JAKARTA – PT Rukun Raharja Tbk ( RAJA ), melalui keterbukaan informasi Bursa Efek Indonesia (BEI) mengumumkan anak perusahaannya, PT Pertrotech Penta Nusa (PETRO), dengan perkumpulan PT Citra Panji Manunggal (CPM) kemudian PT Bakrie Pipe Industries (BPI) secara resmi melakukan penandatanganan Perjanjian Penyediaan Jasa Pipanisasi BBM Tanjung Batu–Samarinda dengan PT Pertamina Patra Niaga pada 4 Oktober 2024. Proyek strategis ini mencakup pengerjaan jaringan pipa Bahan Bakar Minyak (BBM) baru sepanjang 120 kilometer yang mana menghubungkan TBBM Tanjung Batu (Balikpapan) ke TBBM Samarinda kemudian TBBM Palaran di tempat Kalimantan Timur.
“Pencapaian ini merupakan salah satu tonggak penting bagi RAJA pada memperluas portofolio usaha infrastruktur energi pada Indonesia, sekaligus menegaskan komitmen perusahaan pada menyokong pengembangan sektor energi nasional,” ujar Direktur Utama Rukun Raharja, Djauhar Maulidi di keterangan resmi, yang tersebut diterima SINDOnews, Rabu (9/10/2024).

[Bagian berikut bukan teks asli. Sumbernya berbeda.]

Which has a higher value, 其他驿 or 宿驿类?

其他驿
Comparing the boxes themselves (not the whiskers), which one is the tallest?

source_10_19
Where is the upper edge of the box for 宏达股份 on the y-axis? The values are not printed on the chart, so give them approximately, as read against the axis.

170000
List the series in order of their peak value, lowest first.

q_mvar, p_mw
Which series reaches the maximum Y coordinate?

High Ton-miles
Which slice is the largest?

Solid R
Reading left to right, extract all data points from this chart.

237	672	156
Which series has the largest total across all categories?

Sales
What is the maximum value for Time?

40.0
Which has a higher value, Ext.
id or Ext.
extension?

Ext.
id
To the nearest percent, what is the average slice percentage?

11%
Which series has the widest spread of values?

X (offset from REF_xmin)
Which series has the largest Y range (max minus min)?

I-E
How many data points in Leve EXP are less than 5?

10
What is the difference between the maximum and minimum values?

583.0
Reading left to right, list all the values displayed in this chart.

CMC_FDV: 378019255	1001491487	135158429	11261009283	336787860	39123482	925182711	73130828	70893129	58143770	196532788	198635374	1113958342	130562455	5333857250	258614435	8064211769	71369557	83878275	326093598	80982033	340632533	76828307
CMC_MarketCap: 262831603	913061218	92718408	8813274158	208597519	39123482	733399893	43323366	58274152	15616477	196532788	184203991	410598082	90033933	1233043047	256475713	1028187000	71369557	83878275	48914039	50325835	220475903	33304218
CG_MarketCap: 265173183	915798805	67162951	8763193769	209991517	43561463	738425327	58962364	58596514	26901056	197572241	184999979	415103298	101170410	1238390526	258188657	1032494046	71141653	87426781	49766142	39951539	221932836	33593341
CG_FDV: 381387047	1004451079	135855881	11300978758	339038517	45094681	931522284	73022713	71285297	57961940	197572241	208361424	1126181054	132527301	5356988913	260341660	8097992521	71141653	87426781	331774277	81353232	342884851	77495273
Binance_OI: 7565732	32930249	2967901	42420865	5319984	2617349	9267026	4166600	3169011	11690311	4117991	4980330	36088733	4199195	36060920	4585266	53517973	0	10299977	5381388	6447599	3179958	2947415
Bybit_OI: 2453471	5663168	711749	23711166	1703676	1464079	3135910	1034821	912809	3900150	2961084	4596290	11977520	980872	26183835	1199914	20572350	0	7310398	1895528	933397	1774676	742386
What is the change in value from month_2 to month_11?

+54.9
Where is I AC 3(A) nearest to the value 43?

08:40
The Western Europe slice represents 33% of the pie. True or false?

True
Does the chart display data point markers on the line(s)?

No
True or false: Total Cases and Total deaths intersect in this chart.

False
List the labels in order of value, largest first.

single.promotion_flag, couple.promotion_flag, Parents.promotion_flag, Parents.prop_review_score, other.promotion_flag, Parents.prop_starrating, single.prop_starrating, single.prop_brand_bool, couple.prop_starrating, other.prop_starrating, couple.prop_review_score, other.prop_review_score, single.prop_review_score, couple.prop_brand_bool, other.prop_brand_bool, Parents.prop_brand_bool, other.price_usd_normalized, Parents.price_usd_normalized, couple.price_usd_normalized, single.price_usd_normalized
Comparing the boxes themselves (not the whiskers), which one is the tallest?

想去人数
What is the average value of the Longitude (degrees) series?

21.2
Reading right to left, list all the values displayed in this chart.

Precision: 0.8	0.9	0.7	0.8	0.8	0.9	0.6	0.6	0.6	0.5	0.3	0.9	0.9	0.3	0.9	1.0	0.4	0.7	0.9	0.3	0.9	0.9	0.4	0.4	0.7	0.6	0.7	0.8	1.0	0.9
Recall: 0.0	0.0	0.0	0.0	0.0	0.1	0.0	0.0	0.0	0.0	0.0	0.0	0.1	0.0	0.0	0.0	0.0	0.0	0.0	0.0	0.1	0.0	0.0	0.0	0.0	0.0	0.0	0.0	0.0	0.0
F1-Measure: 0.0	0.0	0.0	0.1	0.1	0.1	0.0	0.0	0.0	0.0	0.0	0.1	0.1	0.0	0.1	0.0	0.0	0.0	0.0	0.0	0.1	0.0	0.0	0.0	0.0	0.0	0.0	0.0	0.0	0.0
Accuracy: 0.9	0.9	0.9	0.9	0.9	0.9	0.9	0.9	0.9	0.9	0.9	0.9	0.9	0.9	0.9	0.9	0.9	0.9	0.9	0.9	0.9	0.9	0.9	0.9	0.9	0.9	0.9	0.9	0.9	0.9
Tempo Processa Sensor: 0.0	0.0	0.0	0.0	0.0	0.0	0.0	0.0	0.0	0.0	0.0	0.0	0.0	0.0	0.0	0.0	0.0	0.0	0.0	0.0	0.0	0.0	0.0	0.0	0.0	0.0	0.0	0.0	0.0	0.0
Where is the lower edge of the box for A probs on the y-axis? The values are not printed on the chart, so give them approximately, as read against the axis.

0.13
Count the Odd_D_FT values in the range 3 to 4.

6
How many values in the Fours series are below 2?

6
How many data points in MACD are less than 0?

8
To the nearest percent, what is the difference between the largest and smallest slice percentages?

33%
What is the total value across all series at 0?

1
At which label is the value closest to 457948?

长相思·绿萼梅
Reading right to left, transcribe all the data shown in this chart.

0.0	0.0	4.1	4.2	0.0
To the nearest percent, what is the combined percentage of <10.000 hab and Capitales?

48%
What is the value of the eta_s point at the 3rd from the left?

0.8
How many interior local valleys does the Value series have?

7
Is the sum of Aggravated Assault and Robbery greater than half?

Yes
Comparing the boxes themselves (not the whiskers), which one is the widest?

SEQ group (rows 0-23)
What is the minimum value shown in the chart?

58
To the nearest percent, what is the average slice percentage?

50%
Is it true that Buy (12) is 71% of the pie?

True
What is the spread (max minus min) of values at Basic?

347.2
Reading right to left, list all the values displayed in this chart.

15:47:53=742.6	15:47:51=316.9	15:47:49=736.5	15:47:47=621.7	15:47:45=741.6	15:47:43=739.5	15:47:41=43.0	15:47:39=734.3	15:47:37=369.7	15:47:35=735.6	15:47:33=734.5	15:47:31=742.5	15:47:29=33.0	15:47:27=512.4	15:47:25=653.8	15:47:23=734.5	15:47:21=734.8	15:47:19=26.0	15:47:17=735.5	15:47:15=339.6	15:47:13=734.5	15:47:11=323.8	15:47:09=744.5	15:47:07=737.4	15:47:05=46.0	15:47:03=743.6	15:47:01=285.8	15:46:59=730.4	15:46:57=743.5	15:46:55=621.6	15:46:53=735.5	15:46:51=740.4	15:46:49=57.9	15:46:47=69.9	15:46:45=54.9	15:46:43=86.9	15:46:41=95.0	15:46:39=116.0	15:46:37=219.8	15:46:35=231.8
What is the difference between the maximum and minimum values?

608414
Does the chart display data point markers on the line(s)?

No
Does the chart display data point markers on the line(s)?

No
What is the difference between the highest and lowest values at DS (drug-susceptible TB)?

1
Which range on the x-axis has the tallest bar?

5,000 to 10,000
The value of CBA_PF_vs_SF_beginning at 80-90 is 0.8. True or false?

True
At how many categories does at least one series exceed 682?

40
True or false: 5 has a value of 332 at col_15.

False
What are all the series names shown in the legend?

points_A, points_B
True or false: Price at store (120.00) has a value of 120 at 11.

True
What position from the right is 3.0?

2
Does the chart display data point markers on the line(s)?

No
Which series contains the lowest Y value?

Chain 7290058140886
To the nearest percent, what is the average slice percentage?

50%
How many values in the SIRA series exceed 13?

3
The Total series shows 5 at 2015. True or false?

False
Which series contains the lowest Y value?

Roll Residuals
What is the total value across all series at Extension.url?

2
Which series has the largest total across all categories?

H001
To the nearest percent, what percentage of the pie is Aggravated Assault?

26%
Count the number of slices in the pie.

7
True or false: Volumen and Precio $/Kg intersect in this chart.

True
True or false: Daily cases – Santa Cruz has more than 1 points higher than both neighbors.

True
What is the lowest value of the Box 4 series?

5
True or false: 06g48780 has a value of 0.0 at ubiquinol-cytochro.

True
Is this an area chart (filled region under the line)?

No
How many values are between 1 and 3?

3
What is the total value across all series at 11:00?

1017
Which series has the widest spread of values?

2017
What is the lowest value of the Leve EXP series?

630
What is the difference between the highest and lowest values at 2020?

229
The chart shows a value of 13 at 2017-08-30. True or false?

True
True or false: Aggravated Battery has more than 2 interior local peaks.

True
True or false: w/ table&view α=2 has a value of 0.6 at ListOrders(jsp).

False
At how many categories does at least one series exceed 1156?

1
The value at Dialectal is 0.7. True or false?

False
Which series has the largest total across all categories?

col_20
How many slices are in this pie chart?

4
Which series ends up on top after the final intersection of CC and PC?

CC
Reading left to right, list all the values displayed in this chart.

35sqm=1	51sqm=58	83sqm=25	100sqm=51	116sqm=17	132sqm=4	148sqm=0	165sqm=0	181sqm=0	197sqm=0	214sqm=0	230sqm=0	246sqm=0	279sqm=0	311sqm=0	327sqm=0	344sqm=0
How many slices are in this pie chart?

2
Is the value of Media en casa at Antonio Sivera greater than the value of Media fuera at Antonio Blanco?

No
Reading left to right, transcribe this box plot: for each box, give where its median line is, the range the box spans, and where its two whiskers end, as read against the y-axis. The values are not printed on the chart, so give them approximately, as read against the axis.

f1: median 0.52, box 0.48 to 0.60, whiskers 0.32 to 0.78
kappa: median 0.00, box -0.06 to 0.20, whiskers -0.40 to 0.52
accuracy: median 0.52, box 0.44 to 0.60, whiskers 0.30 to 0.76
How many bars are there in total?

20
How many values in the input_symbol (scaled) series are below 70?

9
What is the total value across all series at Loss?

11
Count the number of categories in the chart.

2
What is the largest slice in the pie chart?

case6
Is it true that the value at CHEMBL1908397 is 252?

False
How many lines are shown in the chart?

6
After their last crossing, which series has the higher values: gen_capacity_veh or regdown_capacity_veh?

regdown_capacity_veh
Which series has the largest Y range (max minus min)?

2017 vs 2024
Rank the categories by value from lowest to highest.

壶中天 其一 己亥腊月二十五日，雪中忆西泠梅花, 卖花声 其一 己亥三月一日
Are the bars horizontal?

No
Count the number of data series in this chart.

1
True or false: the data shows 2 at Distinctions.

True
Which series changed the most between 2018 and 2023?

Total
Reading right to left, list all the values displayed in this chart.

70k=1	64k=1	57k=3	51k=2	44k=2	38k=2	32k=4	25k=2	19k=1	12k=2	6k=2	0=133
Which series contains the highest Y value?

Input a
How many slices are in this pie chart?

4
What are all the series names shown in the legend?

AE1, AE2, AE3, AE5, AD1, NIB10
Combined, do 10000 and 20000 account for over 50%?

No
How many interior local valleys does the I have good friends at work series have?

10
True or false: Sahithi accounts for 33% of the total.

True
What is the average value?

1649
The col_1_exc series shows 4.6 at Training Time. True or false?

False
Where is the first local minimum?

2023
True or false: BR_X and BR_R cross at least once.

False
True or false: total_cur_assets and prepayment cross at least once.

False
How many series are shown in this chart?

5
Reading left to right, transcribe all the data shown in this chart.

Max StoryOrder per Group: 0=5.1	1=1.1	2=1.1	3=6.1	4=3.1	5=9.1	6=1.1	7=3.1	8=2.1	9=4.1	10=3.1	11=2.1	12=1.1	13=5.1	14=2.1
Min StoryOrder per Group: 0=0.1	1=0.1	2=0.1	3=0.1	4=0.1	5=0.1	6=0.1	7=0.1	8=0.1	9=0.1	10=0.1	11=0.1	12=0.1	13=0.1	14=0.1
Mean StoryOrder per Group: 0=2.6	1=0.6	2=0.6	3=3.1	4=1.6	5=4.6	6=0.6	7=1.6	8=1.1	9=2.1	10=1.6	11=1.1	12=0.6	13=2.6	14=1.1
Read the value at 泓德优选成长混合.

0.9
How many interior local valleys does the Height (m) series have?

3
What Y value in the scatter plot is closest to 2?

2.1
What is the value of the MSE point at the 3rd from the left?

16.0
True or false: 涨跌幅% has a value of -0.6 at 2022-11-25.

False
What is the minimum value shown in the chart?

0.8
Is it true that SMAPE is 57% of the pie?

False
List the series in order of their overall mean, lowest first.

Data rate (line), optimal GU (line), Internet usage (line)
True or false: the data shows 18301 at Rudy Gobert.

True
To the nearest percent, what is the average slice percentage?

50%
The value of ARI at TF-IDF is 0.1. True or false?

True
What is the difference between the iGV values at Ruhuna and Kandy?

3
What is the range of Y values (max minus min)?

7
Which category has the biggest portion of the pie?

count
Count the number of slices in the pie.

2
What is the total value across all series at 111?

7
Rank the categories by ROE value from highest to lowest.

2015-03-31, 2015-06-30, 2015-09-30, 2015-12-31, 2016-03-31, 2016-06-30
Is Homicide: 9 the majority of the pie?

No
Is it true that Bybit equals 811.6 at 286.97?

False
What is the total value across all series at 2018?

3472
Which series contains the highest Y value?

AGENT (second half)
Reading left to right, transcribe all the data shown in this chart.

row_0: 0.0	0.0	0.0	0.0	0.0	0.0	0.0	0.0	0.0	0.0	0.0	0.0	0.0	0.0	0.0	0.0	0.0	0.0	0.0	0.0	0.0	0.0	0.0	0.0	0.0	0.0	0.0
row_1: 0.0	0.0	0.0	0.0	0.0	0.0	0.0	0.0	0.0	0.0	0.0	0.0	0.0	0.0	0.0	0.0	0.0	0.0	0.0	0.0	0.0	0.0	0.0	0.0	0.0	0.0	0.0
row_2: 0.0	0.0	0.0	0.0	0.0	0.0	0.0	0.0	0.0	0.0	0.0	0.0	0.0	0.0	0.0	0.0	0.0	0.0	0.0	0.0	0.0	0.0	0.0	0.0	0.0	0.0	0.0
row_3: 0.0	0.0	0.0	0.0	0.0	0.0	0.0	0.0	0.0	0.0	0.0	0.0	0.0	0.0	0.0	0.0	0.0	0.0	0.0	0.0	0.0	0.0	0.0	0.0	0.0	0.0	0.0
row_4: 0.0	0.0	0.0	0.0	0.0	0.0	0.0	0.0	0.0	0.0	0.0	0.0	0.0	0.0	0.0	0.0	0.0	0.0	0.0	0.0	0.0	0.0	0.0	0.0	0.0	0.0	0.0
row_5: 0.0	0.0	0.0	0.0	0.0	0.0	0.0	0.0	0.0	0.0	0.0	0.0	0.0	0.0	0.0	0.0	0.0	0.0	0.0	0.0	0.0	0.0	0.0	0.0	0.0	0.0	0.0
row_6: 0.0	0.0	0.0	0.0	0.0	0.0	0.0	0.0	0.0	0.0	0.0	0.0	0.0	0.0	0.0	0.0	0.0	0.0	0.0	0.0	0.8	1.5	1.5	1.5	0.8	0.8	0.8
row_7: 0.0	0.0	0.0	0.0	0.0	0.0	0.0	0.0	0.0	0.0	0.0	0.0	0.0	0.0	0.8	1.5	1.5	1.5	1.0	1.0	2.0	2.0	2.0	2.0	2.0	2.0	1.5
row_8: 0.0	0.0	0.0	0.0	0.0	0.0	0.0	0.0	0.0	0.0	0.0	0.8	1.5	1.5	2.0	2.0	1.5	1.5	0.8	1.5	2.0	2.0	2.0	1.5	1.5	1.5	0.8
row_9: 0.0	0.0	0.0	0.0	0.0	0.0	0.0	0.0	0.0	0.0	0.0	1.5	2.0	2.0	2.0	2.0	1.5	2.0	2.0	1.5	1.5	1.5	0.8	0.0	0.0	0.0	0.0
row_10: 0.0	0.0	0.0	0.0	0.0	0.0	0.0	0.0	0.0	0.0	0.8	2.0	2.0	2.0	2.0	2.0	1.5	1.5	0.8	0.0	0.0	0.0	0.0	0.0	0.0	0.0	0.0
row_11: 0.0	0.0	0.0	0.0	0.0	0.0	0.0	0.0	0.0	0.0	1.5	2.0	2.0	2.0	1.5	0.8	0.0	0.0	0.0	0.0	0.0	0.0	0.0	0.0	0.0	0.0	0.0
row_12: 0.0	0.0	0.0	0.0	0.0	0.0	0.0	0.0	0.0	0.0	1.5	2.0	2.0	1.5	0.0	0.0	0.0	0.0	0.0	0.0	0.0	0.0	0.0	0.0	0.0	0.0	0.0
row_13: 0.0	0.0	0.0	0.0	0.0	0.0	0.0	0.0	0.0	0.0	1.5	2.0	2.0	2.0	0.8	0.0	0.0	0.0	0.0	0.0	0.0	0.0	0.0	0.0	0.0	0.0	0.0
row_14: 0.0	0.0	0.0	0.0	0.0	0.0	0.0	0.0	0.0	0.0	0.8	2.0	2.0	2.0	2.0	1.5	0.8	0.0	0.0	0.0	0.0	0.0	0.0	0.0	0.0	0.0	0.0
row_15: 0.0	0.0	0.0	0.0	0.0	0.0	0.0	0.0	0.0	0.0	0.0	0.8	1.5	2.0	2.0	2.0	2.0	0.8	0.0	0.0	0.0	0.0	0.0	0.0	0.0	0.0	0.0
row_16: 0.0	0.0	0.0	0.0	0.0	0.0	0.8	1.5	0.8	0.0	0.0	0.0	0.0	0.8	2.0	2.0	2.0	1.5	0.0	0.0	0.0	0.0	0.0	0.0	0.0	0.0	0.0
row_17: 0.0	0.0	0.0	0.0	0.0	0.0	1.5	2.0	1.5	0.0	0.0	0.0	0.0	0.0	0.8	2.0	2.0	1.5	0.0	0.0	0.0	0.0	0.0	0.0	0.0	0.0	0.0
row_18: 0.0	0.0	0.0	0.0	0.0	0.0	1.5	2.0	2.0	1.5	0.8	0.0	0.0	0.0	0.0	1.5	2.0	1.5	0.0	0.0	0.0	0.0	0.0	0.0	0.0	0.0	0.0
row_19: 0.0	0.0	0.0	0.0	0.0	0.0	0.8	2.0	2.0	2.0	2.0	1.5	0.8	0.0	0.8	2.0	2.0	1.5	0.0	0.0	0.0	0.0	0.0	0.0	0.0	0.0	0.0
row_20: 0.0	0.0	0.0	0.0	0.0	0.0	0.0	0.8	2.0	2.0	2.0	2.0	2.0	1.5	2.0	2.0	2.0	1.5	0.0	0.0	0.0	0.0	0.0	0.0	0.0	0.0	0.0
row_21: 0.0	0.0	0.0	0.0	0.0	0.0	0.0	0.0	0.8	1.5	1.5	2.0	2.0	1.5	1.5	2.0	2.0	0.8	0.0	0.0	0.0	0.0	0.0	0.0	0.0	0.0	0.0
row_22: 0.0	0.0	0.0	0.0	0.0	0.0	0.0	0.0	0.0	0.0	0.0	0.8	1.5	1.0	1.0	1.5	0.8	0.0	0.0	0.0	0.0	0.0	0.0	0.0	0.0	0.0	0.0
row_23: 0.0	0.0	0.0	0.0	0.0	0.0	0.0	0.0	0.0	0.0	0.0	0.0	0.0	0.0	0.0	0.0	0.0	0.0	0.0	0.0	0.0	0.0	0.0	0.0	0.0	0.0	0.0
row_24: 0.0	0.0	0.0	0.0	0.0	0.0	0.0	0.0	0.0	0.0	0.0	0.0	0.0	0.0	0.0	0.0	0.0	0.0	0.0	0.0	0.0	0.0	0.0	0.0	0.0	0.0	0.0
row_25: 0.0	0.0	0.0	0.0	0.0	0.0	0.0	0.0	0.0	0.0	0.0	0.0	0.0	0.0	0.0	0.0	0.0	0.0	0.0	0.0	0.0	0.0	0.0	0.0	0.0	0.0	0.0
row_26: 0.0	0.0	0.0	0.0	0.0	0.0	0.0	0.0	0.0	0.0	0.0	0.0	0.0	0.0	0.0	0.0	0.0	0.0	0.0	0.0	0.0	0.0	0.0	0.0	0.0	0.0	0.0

Dia menyatakan nilai proyek strategis yang disebutkan diperkirakan mencapai Rp3 triliun lalu dijadwalkan memulai proses pembuatan pada kuartal IV-2024. Target operasi komersial (Commercial Operation Date/COD) diharapkan tercapai pada kuartal IV-2026. Dalam pembangunannya, Perseroan akan menginvestasikan Rp980 Milliar juga pasca rampung, diproyeksikan akan menghasilkan kembali pendapatan tahunan sebesar Rp225 miliar serta memberikan partisipasi EBITDA sebesar Simbol Rupiah 200 miliar per tahun.
“Ekspansi jaringan pipa BBM ini sejalan dengan strategi jangka panjang kami untuk menguatkan kemampuan distribusi energi di tempat wilayah-wilayah strategis. Ini adalah adalah bukti komitmen kami terhadap perkembangan berkelanjutan lalu peningkatan peluncuran kami pada infrastruktur migas. Kami percaya bahwa proyek ini akan memainkan peran penting di menjaga keamanan energi nasional juga menggalakkan peningkatan ekonomi, khususnya di dalam Kalimantan Timur,” kata dia.
Selain menguatkan infrastruktur energi nasional, lanjutnya, proyek ini juga membantu komitmen Perseroan terhadap prinsip-prinsip Environmental, Social, and Governance (ESG). Pembangunan proyek ini diharapkan dapat meningkatkan kesejahteraan warga dengan menciptakan lapangan pekerjaan di area sekitar wilayah penyelenggaraan pipa.
“Kami berazam untuk mengoptimalkan sektor midstream serta downstream, meyakinkan bahwa seluruh proses berjalan sesuai dengan standar keberlanjutan yang mana ketat,” jelasnya.